PROVIDED PASSAGE »

In 1999 he released The Alibi, a twelve-minute comedy short. The film was seen in 15 festivals worldwide and was seen on HBO. His next short, Lunch, was an official selection of the 2002 Sundance Film Festival as well as SXSW. It has been shown on HBO, IFC as well as The Sundance Channel. His next short, Autobank, was also accepted into Sundance as well as 30 other festivals and was broadcast on Comedy Central. His follow-up short, "Who’s Your Daddy?", became Ehlers's third straight film to be accepted at the Sundance Film Festival and was also seen on Comedy Central.

Following Sundance, Ehlers was commissioned by Made Up North Productions in Manchester, UK to write the screenplay for their feature project, Jump. He is also developing other feature film projects with Made Up North Productions’ Michael Knowles. His first feature film, Smoking Laws, premiered at the High Falls Film Festival and is being distributed by PUSH Worldwide. In 2002 Matthew was one of five final contestants in the Chrysler Hypnotic Million Dollar Film Festival. The contest involved creating short content at both the Cannes Film Festival & Universal Studios. Matthew directed the Comedy Central webseries Cappers, which was co-written with Nick Kroll & John Mulaney. An episode of which aired on Comedy Central's show, AtomTV.

His commercial directing credits include work for such companies as Birkenstock, Verizon & the Hard Rock Cafe.

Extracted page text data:
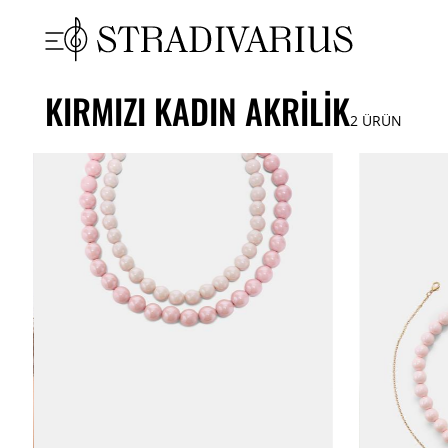
KIRMIZI KADIN AKRILIK
2
ÜRÜN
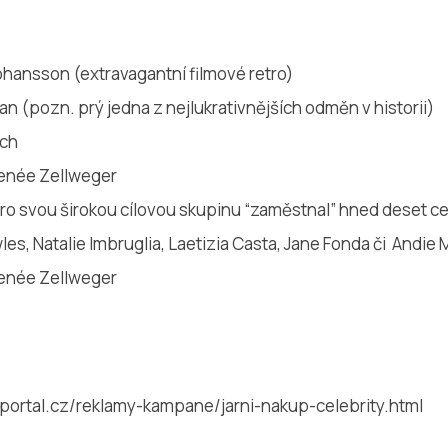
ohansson (extravagantní filmové retro)
an (pozn. prý jedna z nejlukrativnějších odměn v historii)
ich
enée Zellweger
 pro svou širokou cílovou skupinu “zaměstnal” hned deset c
s, Natalie Imbruglia, Laetizia Casta, Jane Fonda či Andie
enée Zellweger
portal.cz/reklamy-kampane/jarni-nakup-celebrity.html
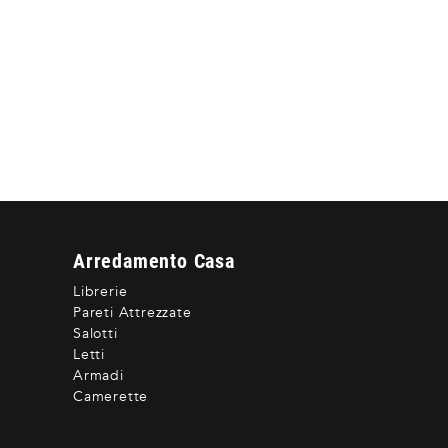
Arredamento Casa
Librerie
Pareti Attrezzate
Salotti
Letti
Armadi
Camerette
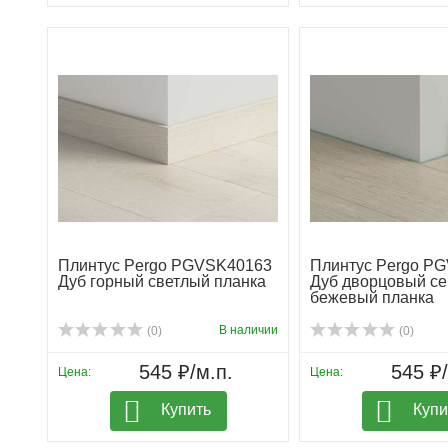
Плинтус Pergo PGVSK40163
Плинтус Pergo P
Дуб горный светлый планка
Дуб дворцовый се
бежевый планка
В наличии
(0)
(0)
545 ₽/м.п.
545 ₽/
Цена:
Цена:
Купить
Купи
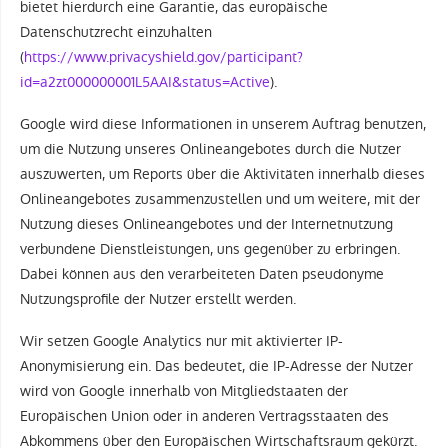
bietet hierdurch eine Garantie, das europäische
Datenschutzrecht einzuhalten
(
https://www.privacyshield.gov/participant?
id=a2zt000000001L5AAI&status=Active
).
Google wird diese Informationen in unserem Auftrag benutzen,
um die Nutzung unseres Onlineangebotes durch die Nutzer
auszuwerten, um Reports über die Aktivitäten innerhalb dieses
Onlineangebotes zusammenzustellen und um weitere, mit der
Nutzung dieses Onlineangebotes und der Internetnutzung
verbundene Dienstleistungen, uns gegenüber zu erbringen.
Dabei können aus den verarbeiteten Daten pseudonyme
Nutzungsprofile der Nutzer erstellt werden.
Wir setzen Google Analytics nur mit aktivierter IP-
Anonymisierung ein. Das bedeutet, die IP-Adresse der Nutzer
wird von Google innerhalb von Mitgliedstaaten der
Europäischen Union oder in anderen Vertragsstaaten des
Abkommens über den Europäischen Wirtschaftsraum gekürzt.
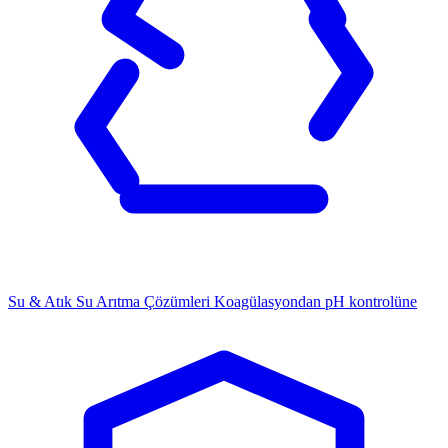
Su & Atık Su Arıtma Çözümleri
Koagülasyondan pH kontrolüne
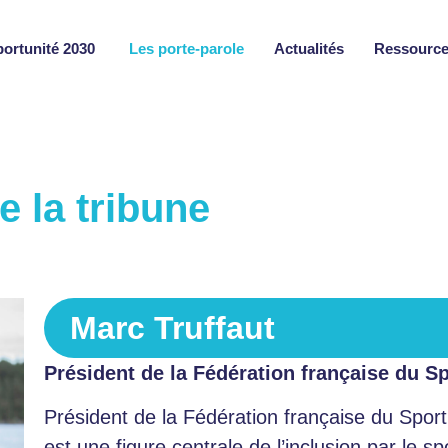
portunité 2030
Les porte-parole
Actualités
Ressourc
e la tribune
Marc Truffaut
Président de la Fédération française du S
Président de la Fédération française du Spor
est une figure centrale de l’inclusion par le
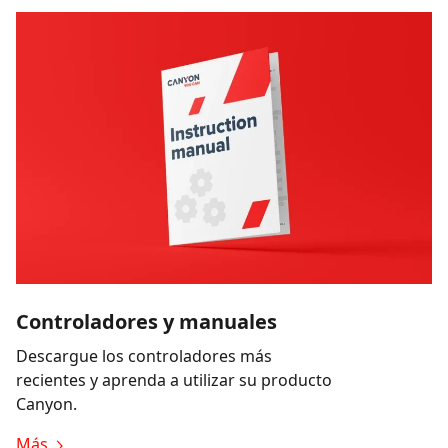
Controladores y manuales
Descargue los controladores más
recientes y aprenda a utilizar su producto
Canyon.
Más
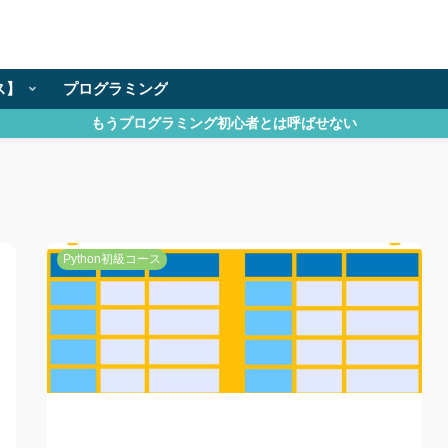
ス】
プログラミング
もうプログラミング初心者とは呼ばせない
Python初級コース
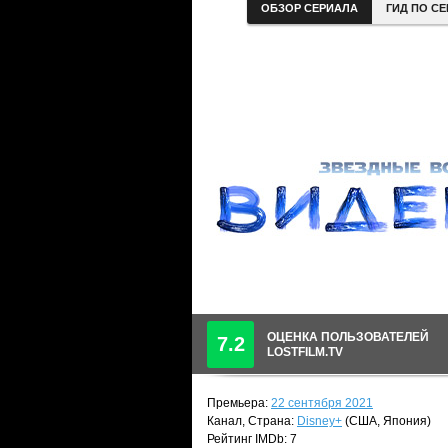
ОБЗОР СЕРИАЛА
ГИД ПО С
ОЦЕНКА ПОЛЬЗОВАТЕЛЕЙ
7.2
LOSTFILM.TV
Премьера:
22 сентября 2021
Канал, Страна:
Disney+
(США, Япония)
Рейтинг IMDb: 7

DIRECTIONS »
Switch "Smoking Laws" to "Breathing Room" as you write out the stretch of the Ehlers biography from "Following Sundance, Ehlers" through "Central's show, AtomTV.".

SOLUTION FOR THIS PROBLEM »
Following Sundance, Ehlers was commissioned by Made Up North Productions in Manchester, UK to write the screenplay for their feature project, Jump. He is also developing other feature film projects with Made Up North Productions’ Michael Knowles. His first feature film, Breathing Room, premiered at the High Falls Film Festival and is being distributed by PUSH Worldwide. In 2002 Matthew was one of five final contestants in the Chrysler Hypnotic Million Dollar Film Festival. The contest involved creating short content at both the Cannes Film Festival & Universal Studios. Matthew directed the Comedy Central webseries Cappers, which was co-written with Nick Kroll & John Mulaney. An episode of which aired on Comedy Central's show, AtomTV.